Thank you, Kapitano! (I've decided not to deprive you of the name of your choice anymore. I'm sorry for my former attitude. But «Captain» does remind me of Walt Whitman tthough...)
ReplyDelete... I was saying, thank you for this great text! (I've made a copy for further work...) Really quite interesting! And as a summary it's quite pertinent and actual.
Only one question: is that Walter Benjamin the same German I presume to know?... He wrote about pop art and culture?! I don't think so. Are you somehow being sarcastic? Why? Because of the School of Frankfurt? You dislike them?...
Thank you! I never intended the list to be authoritative, or to be taken as more than a tongue-in-cheek glance through beliefs held by most British socialists. I never try to be a serious writer, because there are so many others who are so much better at it than me.
ReplyDeleteAs for the name, I'm happy to be "translated" as Captain, Capitane or indeed Kap.
You're right, I should claify about Benjamin.
The members of the Frankfurt school all wrote about ethics, psychoanalysis (critiquing Freud), the Philosophy of Science (critiquing Positivism), and culture (critiquing Marx and using Weber). And lots of other things too.

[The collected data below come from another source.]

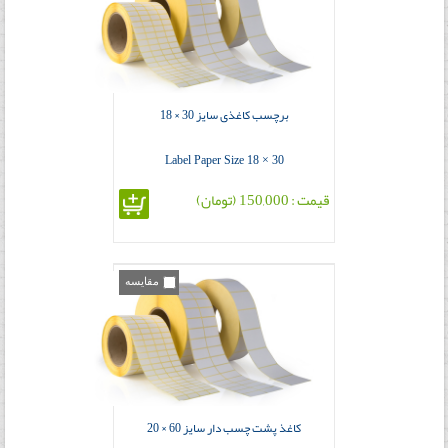
برچسب کاغذی سایز 30 × 18
Label Paper Size 18 × 30
قیمت : 150,000 (تومان)
مقایسه
کاغذ پشت چسب دار سایز 60 × 20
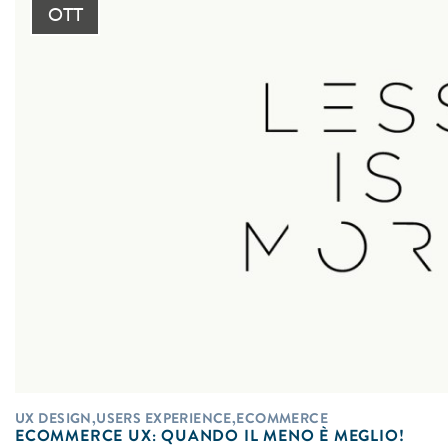
OTT
UX DESIGN,USERS EXPERIENCE,ECOMMERCE
ECOMMERCE UX: QUANDO IL MENO È MEGLIO!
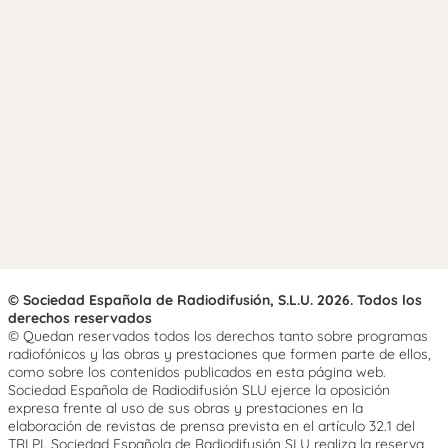
© Sociedad Española de Radiodifusión, S.L.U. 2026. Todos los
derechos reservados
© Quedan reservados todos los derechos tanto sobre programas
radiofónicos y las obras y prestaciones que formen parte de ellos,
como sobre los contenidos publicados en esta página web.
Sociedad Española de Radiodifusión SLU ejerce la oposición
expresa frente al uso de sus obras y prestaciones en la
elaboración de revistas de prensa prevista en el artículo 32.1 del
TRLPI. Sociedad Española de Radiodifusión SLU realiza la reserva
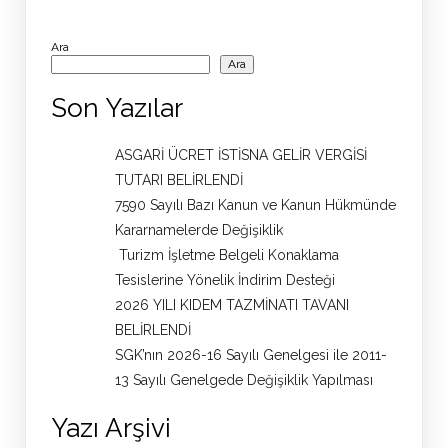
Ara
Ara
Son Yazılar
ASGARİ ÜCRET İSTİSNA GELİR VERGİSİ
TUTARI BELİRLENDİ
7590 Sayılı Bazı Kanun ve Kanun Hükmünde
Kararnamelerde Değişiklik
Turizm İşletme Belgeli Konaklama
Tesislerine Yönelik İndirim Desteği
2026 YILI KIDEM TAZMİNATI TAVANI
BELİRLENDİ
SGK’nın 2026-16 Sayılı Genelgesi ile 2011-
13 Sayılı Genelgede Değişiklik Yapılması
Yazı Arşivi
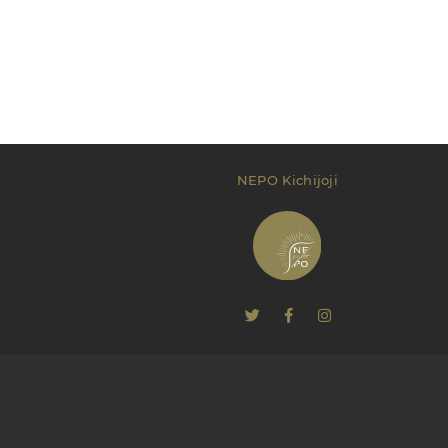
NEPO Kichijoji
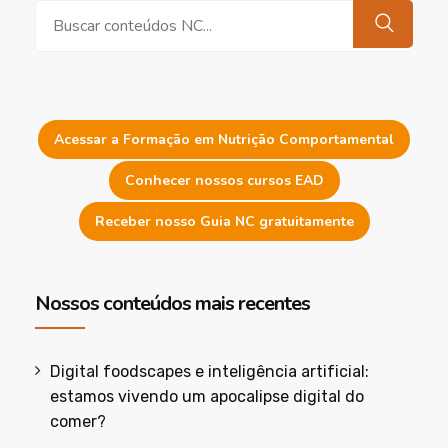
Pesquisar
Acessar a Formação em Nutrição Comportamental
Conhecer nossos cursos EAD
Receber nosso Guia NC gratuitamente
Nossos conteúdos mais recentes
Digital foodscapes e inteligência artificial:
estamos vivendo um apocalipse digital do
comer?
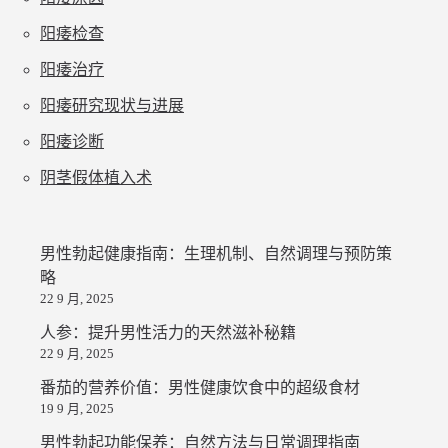
阳痿检查
阳痿治疗
阳痿研究现状与进展
阳痿诊断
阴茎假体植入术
男性勃起健康指南：生理机制、自然调理与预防策
略
22 9 月, 2025
人参：提升男性活力的天然滋补秘籍
22 9 月, 2025
番茄的营养价值：男性健康饮食中的超级食材
19 9 月, 2025
男性勃起功能保养：自然方法与日常调理指南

However, in Britain the Frankfurt philosophers are mostly taught on two types of university courses: (1) Philosophy and (2) Media Studies. Art degrees are nowadays essentially Media Studies (aka "Cultural Theory") degrees - art production skills are taught very little.
The result is that the names of Benjamin, Horkheimer etc. are more known to artists than to psychologists, moral philosophers or many other intellectuals. And therefore their work on art and culture is emphasised greatly over their other ideas.
The result of this is that Adorno is more quoted than the other Frankfurk School members, because he wrote more about art and popular culture than the others, and of all Benjamin's works, "The Work of Art in the Age of Mechanical Reproduction" is by far the most referenced.
It's as though Lenin were to be remembered only for his writings on epistemology (set out his little book called, I think, "Empirio-criticism"), and his political works forgotten,
I admit I've only read short sections and reviews of the Frankfurt School's output - I always meant to read more. I don't dislike them - I think I'm too ignorant of them to have much of an opinion.
Incidentally, I've spoken to professional psychologists who've never heard of Lacan, and linguists who hadn't heard of Saussure. I don't think this indicates that they're badly educated or incompetent - rather that the psychologist Lacan is much more useful to cultural theorists than to the psychologists he thought he was writing for. And a similar remark for Saussure.